Especially, Ferguson or Wenger, who have recently both experienced the extent of Mancini's aggressive instincts in matches which cried out for some evidence that the City puzzle, however many expensive forwards they sign, will ever look anything more thrilling than an oversized tank trap.
Against United at home in November they were so passive you had to wonder if football had ever seen so much money spent in pursuit of such little playing ambition or panache – and this month at the Emirates Wenger seemed bemused by the scale of City's defensive thinking.
Mancini sounded like a beggar scuffling for scraps when he said that if the other team is better the pinnacle of achievement is not losing. It is an impression hard to dislodge even in the wake of what some might consider a rare burst of fighting talk from the City manager.
But then there is fighting talk and fighting instincts and the more you study what Mancini now has to say, including his breathtaking assertion that one day he might send out Dzeko, Carlos Tevez, Mario Balotelli, David Silva and Adam Johnson all at the same time, the greater the invitation to scepticism. One new player, unless he is Maradona or Cruyff or Messi, doesn't set the boundaries of a team: he inherits them.
"Sometimes it will be possible to play all of them," said Mancini. "Any team must have balance but when we played Birmingham and Blackburn earlier in the season we spent 90 minutes in the box without scoring. In games like that it will be possible."
But you have to ask: in games like what exactly? In games where there is a huge imbalance of available talent, where one team fights desperately for any kind of parity and another is reluctant or psychologically incapable of exploiting its vast advantage? It is not in such chemistry that you find the making of champions, at least of style and thrilling development.

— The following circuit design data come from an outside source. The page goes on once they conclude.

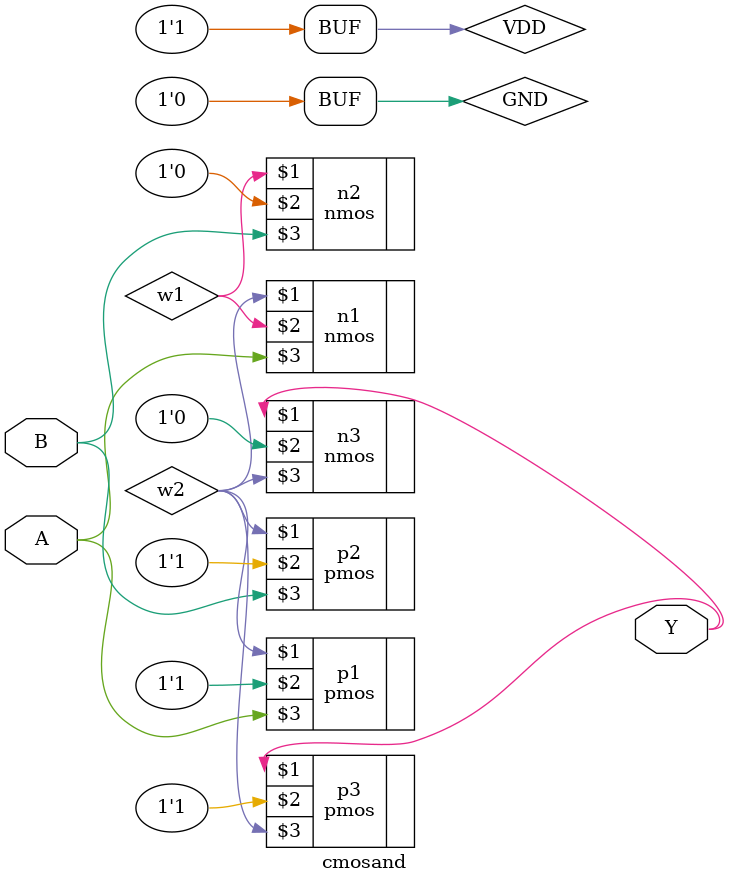
<source format=v>
`timescale 1ns / 1ps
module cmosand (Y, A, B);
input A, B; 
output Y;
wire w1,w2;
supply0 GND;
supply1 VDD;
//nand (Y, A, B);
pmos p1 (w2, VDD, A);
pmos p2 (w2, VDD, B);
nmos n1 (w2, w1,A );
nmos n2 (w1, GND, B);
// and (Y, A, B);
pmos p3 (Y, VDD, w2);
nmos n3 (Y, GND, w2);
endmodule



</source>
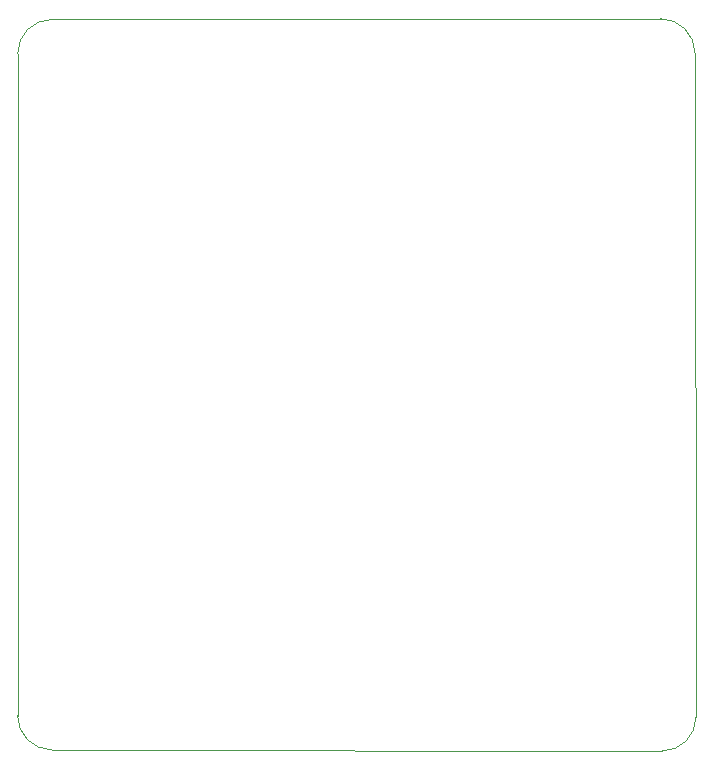
<source format=gbr>
%TF.GenerationSoftware,KiCad,Pcbnew,(6.0.7)*%
%TF.CreationDate,2023-03-24T10:01:01+01:00*%
%TF.ProjectId,PicoWS2812,5069636f-5753-4323-9831-322e6b696361,rev?*%
%TF.SameCoordinates,Original*%
%TF.FileFunction,Profile,NP*%
%FSLAX46Y46*%
G04 Gerber Fmt 4.6, Leading zero omitted, Abs format (unit mm)*
G04 Created by KiCad (PCBNEW (6.0.7)) date 2023-03-24 10:01:01*
%MOMM*%
%LPD*%
G01*
G04 APERTURE LIST*
%TA.AperFunction,Profile*%
%ADD10C,0.100000*%
%TD*%
G04 APERTURE END LIST*
D10*
X147049392Y-72000000D02*
X95500000Y-72050608D01*
X149949400Y-74900000D02*
G75*
G03*
X147049392Y-72000000I-2900000J0D01*
G01*
X92600000Y-131000000D02*
G75*
G03*
X95500000Y-133900000I2900000J0D01*
G01*
X95500000Y-72050600D02*
G75*
G03*
X92600000Y-74950608I0J-2900000D01*
G01*
X147149392Y-133999992D02*
G75*
G03*
X150049392Y-131100000I8J2899992D01*
G01*
X95500000Y-133900000D02*
X147149392Y-134000000D01*
X92600000Y-74950608D02*
X92600000Y-131000000D01*
X150049392Y-131100000D02*
X149949392Y-74900000D01*
M02*

</source>
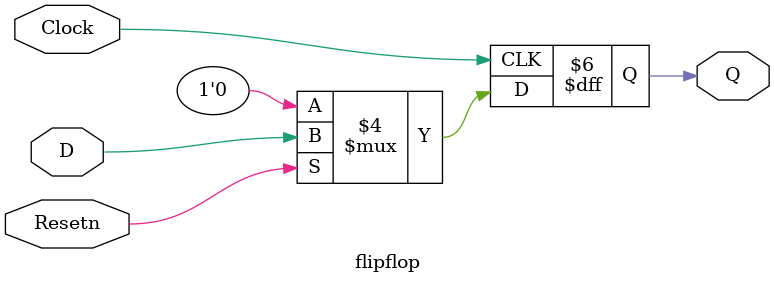
<source format=v>

module flipflop (
    input   D,
    input   Resetn,
    input   Clock,
    output reg Q
    );
	
	always @(posedge Clock)
		if (Resetn == 0)
			Q <= 1'b0;
		else
			Q <= D;
endmodule

</source>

Is Mancini really saying that he will unleash his most talented dogs of war against teams who should really be beaten before the first shot is fired? Is he is saying that you can chop up a championship campaign into a series of set-pieces; an onslaught here, a retreat there, and maybe a scrabbling of sufficient points to sneak past the finishing line in first place?
If this is glory – or even value for money – it has never been painted in less exciting hues. Mancini says that he has imperatives and they are clear in his head. He has to qualify for the Champions League and one day win the title and if the latter prize comes this season, well, his job is done.
But is it? Has Mancini got his priorities in the right order, is his Bosnian Diamond a final piece of a brilliant jigsaw or just another widening of the muddle? Maybe, maybe not, but it is certainly too soon to shield our eyes against the light.